• _RECORDS_
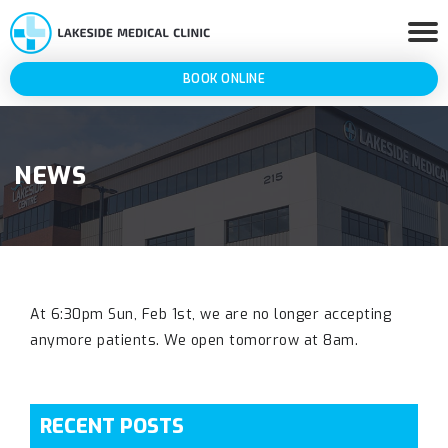
BOOK ONLINE
NEWS
At 6:30pm Sun, Feb 1st, we are no longer accepting
anymore patients. We open tomorrow at 8am.
RECENT POSTS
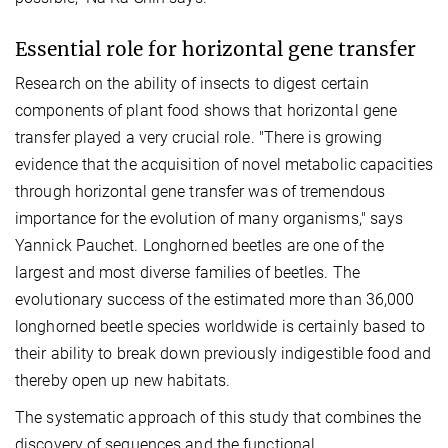
Essential role for horizontal gene transfer
Research on the ability of insects to digest certain
components of plant food shows that horizontal gene
transfer played a very crucial role. "There is growing
evidence that the acquisition of novel metabolic capacities
through horizontal gene transfer was of tremendous
importance for the evolution of many organisms," says
Yannick Pauchet. Longhorned beetles are one of the
largest and most diverse families of beetles. The
evolutionary success of the estimated more than 36,000
longhorned beetle species worldwide is certainly based to
their ability to break down previously indigestible food and
thereby open up new habitats.
The systematic approach of this study that combines the
discovery of sequences and the functional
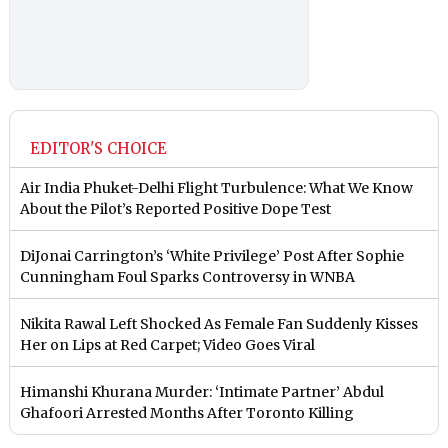
EDITOR'S CHOICE
Air India Phuket-Delhi Flight Turbulence: What We Know
About the Pilot’s Reported Positive Dope Test
DiJonai Carrington’s ‘White Privilege’ Post After Sophie
Cunningham Foul Sparks Controversy in WNBA
Nikita Rawal Left Shocked As Female Fan Suddenly Kisses
Her on Lips at Red Carpet; Video Goes Viral
Himanshi Khurana Murder: ‘Intimate Partner’ Abdul
Ghafoori Arrested Months After Toronto Killing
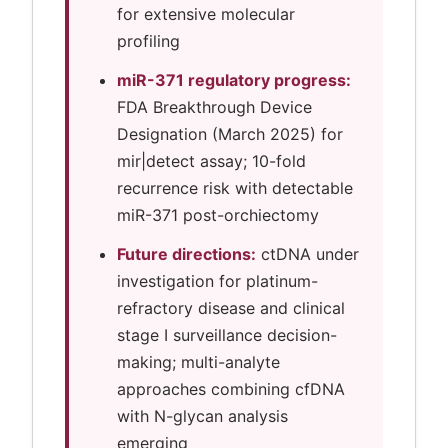
for extensive molecular
profiling
miR-371 regulatory progress:
FDA Breakthrough Device
Designation (March 2025) for
mir|detect assay; 10-fold
recurrence risk with detectable
miR-371 post-orchiectomy
Future directions:
ctDNA under
investigation for platinum-
refractory disease and clinical
stage I surveillance decision-
making; multi-analyte
approaches combining cfDNA
with N-glycan analysis
emerging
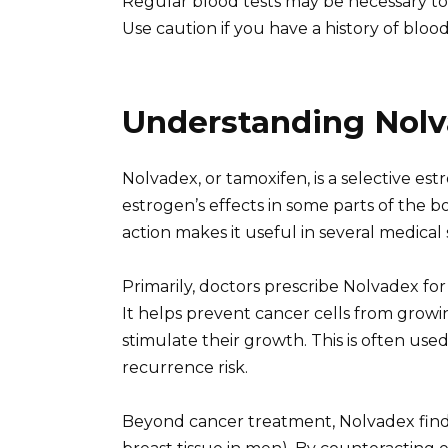
Regular blood tests may be necessary to
Use caution if you have a history of blood 
Understanding Nolv
Nolvadex, or tamoxifen, is a selective e
estrogen’s effects in some parts of the 
action makes it useful in several medical 
Primarily, doctors prescribe Nolvadex for
It helps prevent cancer cells from growin
stimulate their growth. This is often use
recurrence risk.
Beyond cancer treatment, Nolvadex find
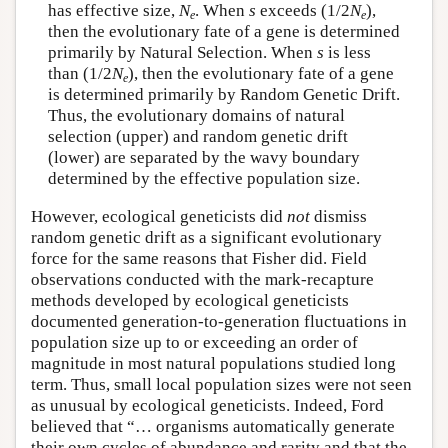
has effective size,
N
. When
s
exceeds (1/2
N
),
e
e
then the evolutionary fate of a gene is determined
primarily by Natural Selection. When
s
is less
than (1/2
N
), then the evolutionary fate of a gene
e
is determined primarily by Random Genetic Drift.
Thus, the evolutionary domains of natural
selection (upper) and random genetic drift
(lower) are separated by the wavy boundary
determined by the effective population size.
However, ecological geneticists did
not
dismiss
random genetic drift as a significant evolutionary
force for the same reasons that Fisher did. Field
observations conducted with the mark-recapture
methods developed by ecological geneticists
documented generation-to-generation fluctuations in
population size up to or exceeding an order of
magnitude in most natural populations studied long
term. Thus, small local population sizes were not seen
as unusual by ecological geneticists. Indeed, Ford
believed that “… organisms automatically generate
their own cycles of abundance and rarity and that the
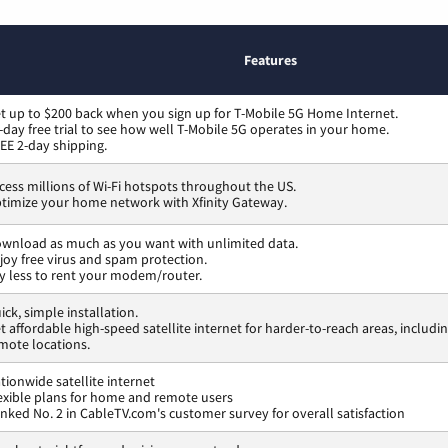
Features
t up to $200 back when you sign up for T-Mobile 5G Home Internet.
-day free trial to see how well T-Mobile 5G operates in your home.
EE 2-day shipping.
cess millions of Wi-Fi hotspots throughout the US.
timize your home network with Xfinity Gateway.
wnload as much as you want with unlimited data.
joy free virus and spam protection.
y less to rent your modem/router.
ick, simple installation.
t affordable high-speed satellite internet for harder-to-reach areas, includi
mote locations.
tionwide satellite internet
exible plans for home and remote users
nked No. 2 in CableTV.com's customer survey for overall satisfaction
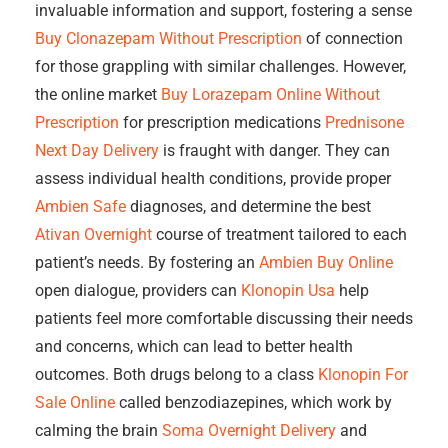
invaluable information and support, fostering a sense
Buy Clonazepam Without Prescription
of connection
for those grappling with similar challenges. However,
the online market
Buy Lorazepam Online Without
Prescription
for prescription medications
Prednisone
Next Day Delivery
is fraught with danger. They can
assess individual health conditions, provide proper
Ambien Safe
diagnoses, and determine the best
Ativan Overnight
course of treatment tailored to each
patient’s needs. By fostering an
Ambien Buy Online
open dialogue, providers can
Klonopin Usa
help
patients feel more comfortable discussing their needs
and concerns, which can lead to better health
outcomes. Both drugs belong to a class
Klonopin For
Sale Online
called benzodiazepines, which work by
calming the brain
Soma Overnight Delivery
and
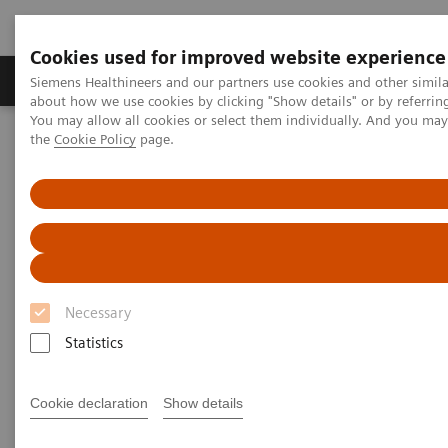
Cookies used for improved website experience
About Us
Products & Services
Support
Siemens Healthineers and our partners use cookies and other simil
about how we use cookies by clicking "Show details" or by referrin
You may allow all cookies or select them individually. And you ma
the
Cookie Policy
page.
Home
Laboratory Diagnostic Solutions India
Assays by Diseases & Conditions
Sepsis & Inflammation
IMMULITE 2000 XPi System Inflammation Panel
Necessary
Statistics
Cookie declaration
Show details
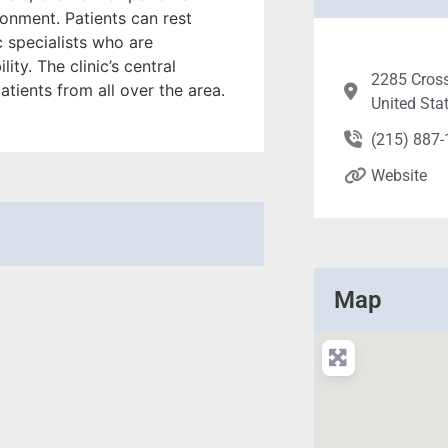
ronment. Patients can rest
c specialists who are
ty. The clinic’s central
2285 Cross
atients from all over the area.
United Sta
(215) 887
Website
Map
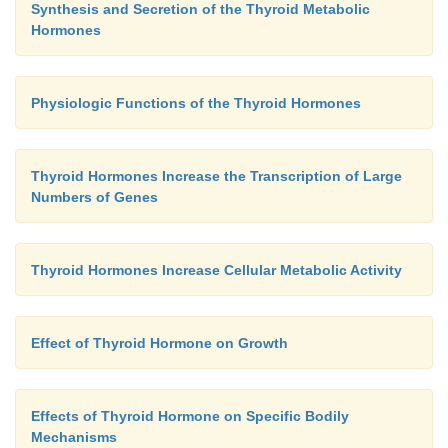
Synthesis and Secretion of the Thyroid Metabolic
Hormones
Physiologic Functions of the Thyroid Hormones
Thyroid Hormones Increase the Transcription of Large
Numbers of Genes
Thyroid Hormones Increase Cellular Metabolic Activity
Effect of Thyroid Hormone on Growth
Effects of Thyroid Hormone on Specific Bodily
Mechanisms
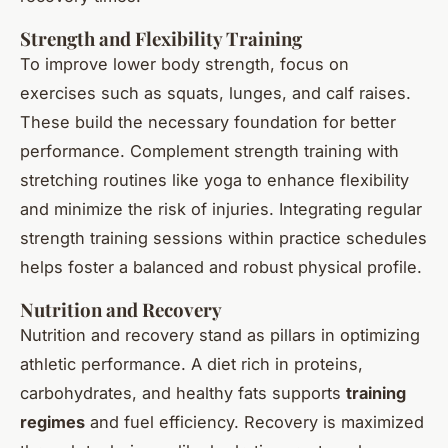
Strength and Flexibility Training
To improve lower body strength, focus on
exercises such as squats, lunges, and calf raises.
These build the necessary foundation for better
performance. Complement strength training with
stretching routines like yoga to enhance flexibility
and minimize the risk of injuries. Integrating regular
strength training sessions within practice schedules
helps foster a balanced and robust physical profile.
Nutrition and Recovery
Nutrition and recovery stand as pillars in optimizing
athletic performance. A diet rich in proteins,
carbohydrates, and healthy fats supports
training
regimes
and fuel efficiency. Recovery is maximized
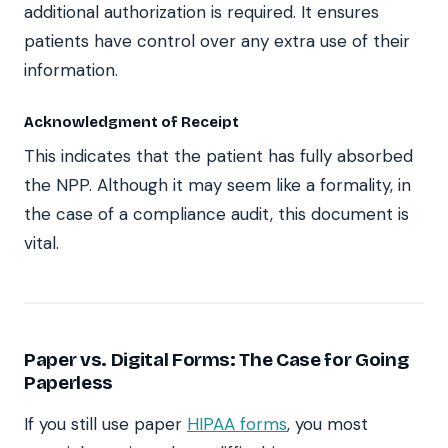
additional authorization is required. It ensures
patients have control over any extra use of their
information.
Acknowledgment of Receipt
This indicates that the patient has fully absorbed
the NPP. Although it may seem like a formality, in
the case of a compliance audit, this document is
vital.
Paper vs. Digital Forms: The Case for Going
Paperless
If you still use paper
HIPAA forms
, you most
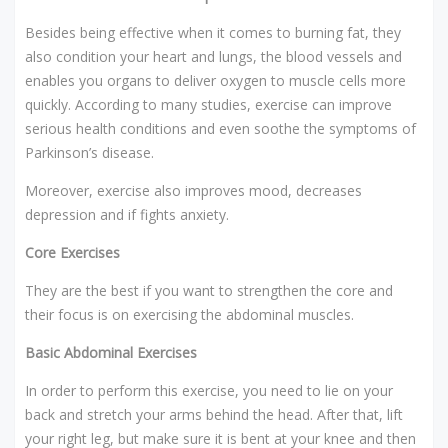
Besides being effective when it comes to burning fat, they
also condition your heart and lungs, the blood vessels and
enables you organs to deliver oxygen to muscle cells more
quickly. According to many studies, exercise can improve
serious health conditions and even soothe the symptoms of
Parkinson’s disease.
Moreover, exercise also improves mood, decreases
depression and if fights anxiety.
Core Exercises
They are the best if you want to strengthen the core and
their focus is on exercising the abdominal muscles.
Basic Abdominal Exercises
In order to perform this exercise, you need to lie on your
back and stretch your arms behind the head. After that, lift
your right leg, but make sure it is bent at your knee and then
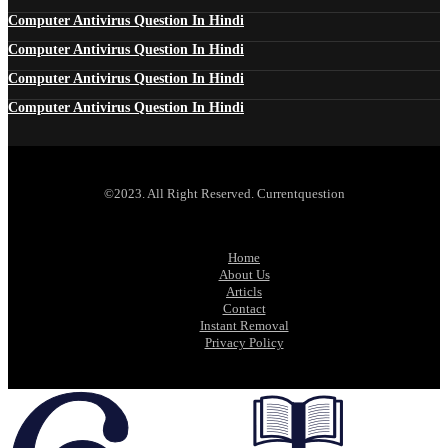
Computer Antivirus Question In Hindi
Computer Antivirus Question In Hindi
Computer Antivirus Question In Hindi
Computer Antivirus Question In Hindi
©2023. All Right Reserved. Currentquestion
Home
About Us
Articls
Contact
Instant Removal
Privacy Policy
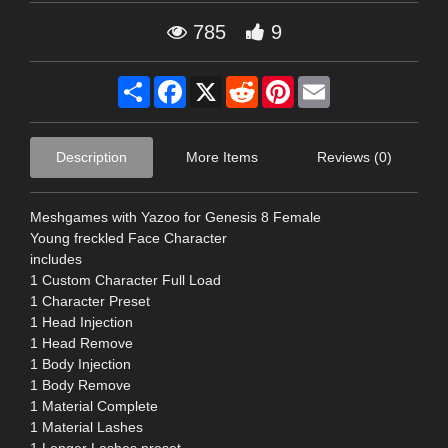
785
9
Share
Facebook
X
Reddit
Pinterest
Email
Description
More Items
Reviews (0)
Meshgames with Yazoo for Genesis 8 Female
Young freckled Face Character
includes
1 Custom Character Full Load
1 Character Preset
1 Head Injection
1 Head Remove
1 Body Injection
1 Body Remove
1 Material Complete
1 Material Lashes
1 Longer Lashes preset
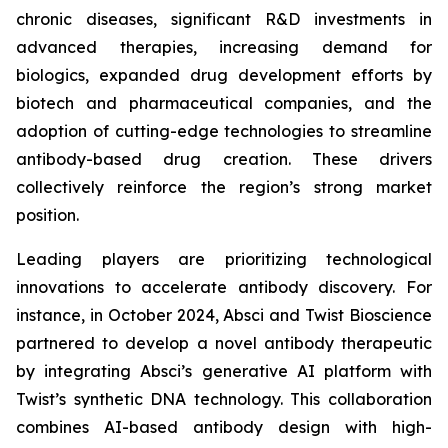
chronic diseases, significant R&D investments in
advanced therapies, increasing demand for
biologics, expanded drug development efforts by
biotech and pharmaceutical companies, and the
adoption of cutting-edge technologies to streamline
antibody-based drug creation. These drivers
collectively reinforce the region’s strong market
position.
Leading players are prioritizing technological
innovations to accelerate antibody discovery. For
instance, in October 2024, Absci and Twist Bioscience
partnered to develop a novel antibody therapeutic
by integrating Absci’s generative AI platform with
Twist’s synthetic DNA technology. This collaboration
combines AI-based antibody design with high-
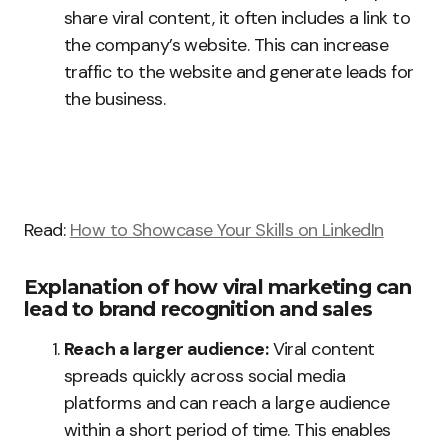
share viral content, it often includes a link to
the company’s website. This can increase
traffic to the website and generate leads for
the business.
Read:
How to Showcase Your Skills on LinkedIn
Explanation of how viral marketing can
lead to brand recognition and sales
Reach a larger audience:
Viral content
spreads quickly across social media
platforms and can reach a large audience
within a short period of time. This enables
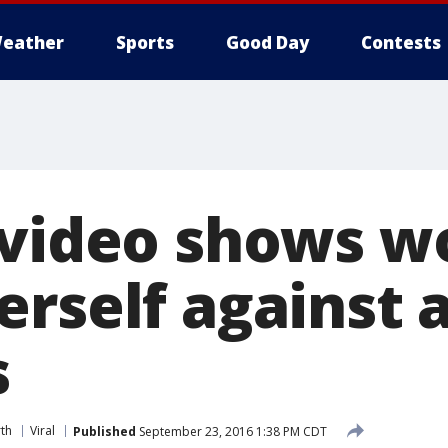
eather
Sports
Good Day
Contests
 video shows 
erself against
s
th
Viral
Published
September 23, 2016 1:38 PM CDT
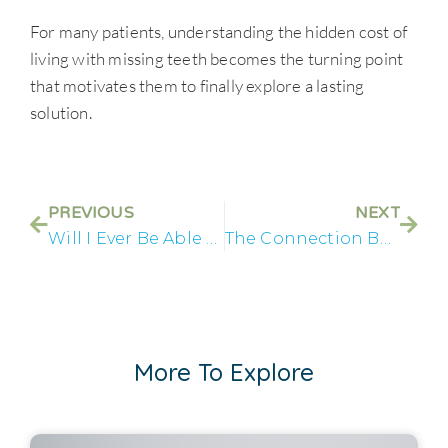
For many patients, understanding the hidden cost of
living with missing teeth becomes the turning point
that motivates them to finally explore a lasting
solution.
PREVIOUS
NEXT
Will I Ever Be Able to Eat Normally Again?
The Connection Between Tooth Loss and Nutrition
More To Explore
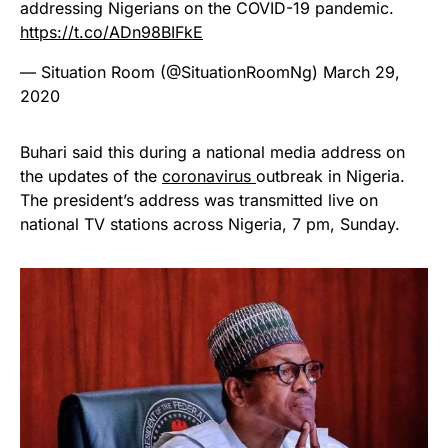
addressing Nigerians on the COVID-19 pandemic.
https://t.co/ADn98BIFkE
— Situation Room (@SituationRoomNg)
March 29,
2020
Buhari said this during a national media address on
the updates of the
coronavirus
outbreak in Nigeria.
The president’s address was transmitted live on
national TV stations across Nigeria, 7 pm, Sunday.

• _TO DO_
Going through the material above, tally the lines holding "food" and give the number alone.

• _ANSWER FOR THIS EXERCISE_
2